The biggest mistake is calling every charging item a charger and packing them all the same way. A cable is harmless. A battery pack is not treated the same. If you sort those two groups before you travel, most of the stress disappears.

Another common slip is forgetting about a backup battery buried in a backpack pocket. Travelers often move items around the night before a trip, then forget where the power bank ended up. A last-minute gate check can turn that into a headache.

Loose batteries and loose battery-powered chargers can also create problems if they rattle around with coins, keys, or metal accessories. Keep them protected and packed with care. A small pouch does the job.

One more issue: airline rules can be tighter than the baseline federal rules. That does not happen with ordinary phone chargers much, though larger batteries, smart luggage, and bulky battery packs may face stricter limits. If your setup is unusual, check your airline before you leave home.

When You Should Pack Chargers In Checked Luggage

There are times when checked luggage is fine for plain charging gear. A spare wall plug, a second laptop brick, a car charger, or a handful of extra cables can all ride in a checked bag if you want to lighten your cabin load.

Still, carry-on is often the smarter pick for expensive electronics accessories. Bags get tossed around. Charger prongs bend. Cables snag.
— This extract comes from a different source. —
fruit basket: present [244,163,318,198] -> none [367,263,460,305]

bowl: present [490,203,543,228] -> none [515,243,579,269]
And if your checked suitcase is delayed, your phone may be down to one percent while your charger circles another city.

So while checked luggage is allowed for many non-battery chargers, it is not always the handiest choice. If you’ll want that gear on the plane, at the gate, or right after landing, keep it with you.

Final Call Before You Zip The Bag

If the charger plugs into the wall and does not store power, you’re usually fine in either bag. If it stores power inside itself, pack it in your carry-on. That simple split covers almost every charger question travelers run into.
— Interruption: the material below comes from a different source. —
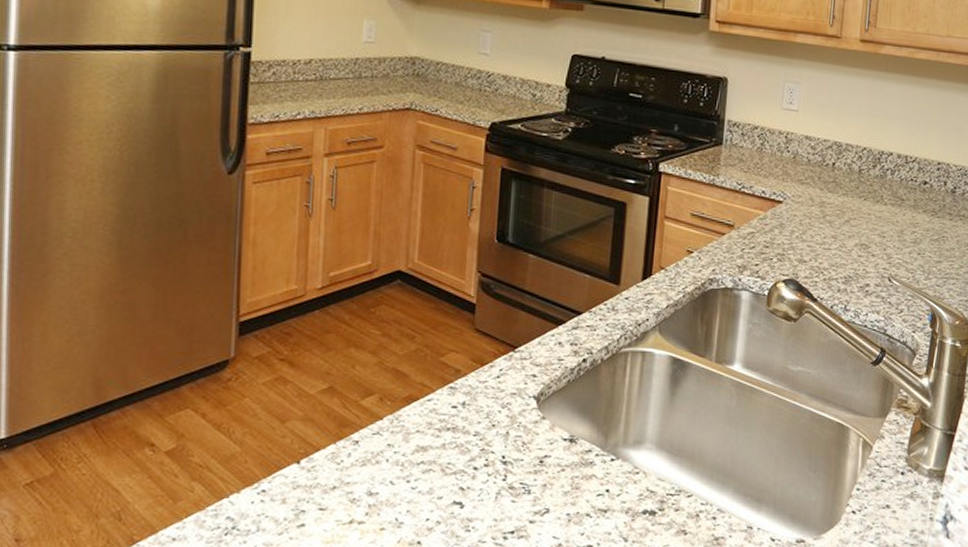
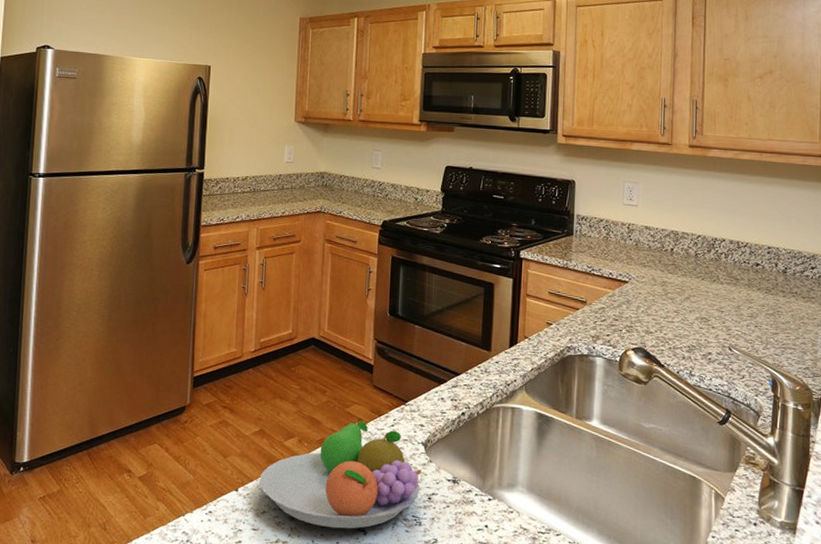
fruit bowl: none [328,373,532,503] -> present [259,421,421,529]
For most trips, the easiest setup is one pouch with your cables, wall plugs, laptop charger, and wireless pad, plus your power bank packed in the same carry-on. That keeps your gear handy, follows the battery rules, and cuts the odds of a bag check slowdown.

References & Sources

  • Transportation Security Administration.“Phone Chargers.”Confirms that phone chargers are allowed and states that spare lithium battery items such as power banks are barred from checked luggage.
  • Federal Aviation Administration.“PackSafe – Lithium Batteries.”Sets the carry-on-only rule for spare lithium batteries and power banks and gives the watt-hour limits for passenger travel.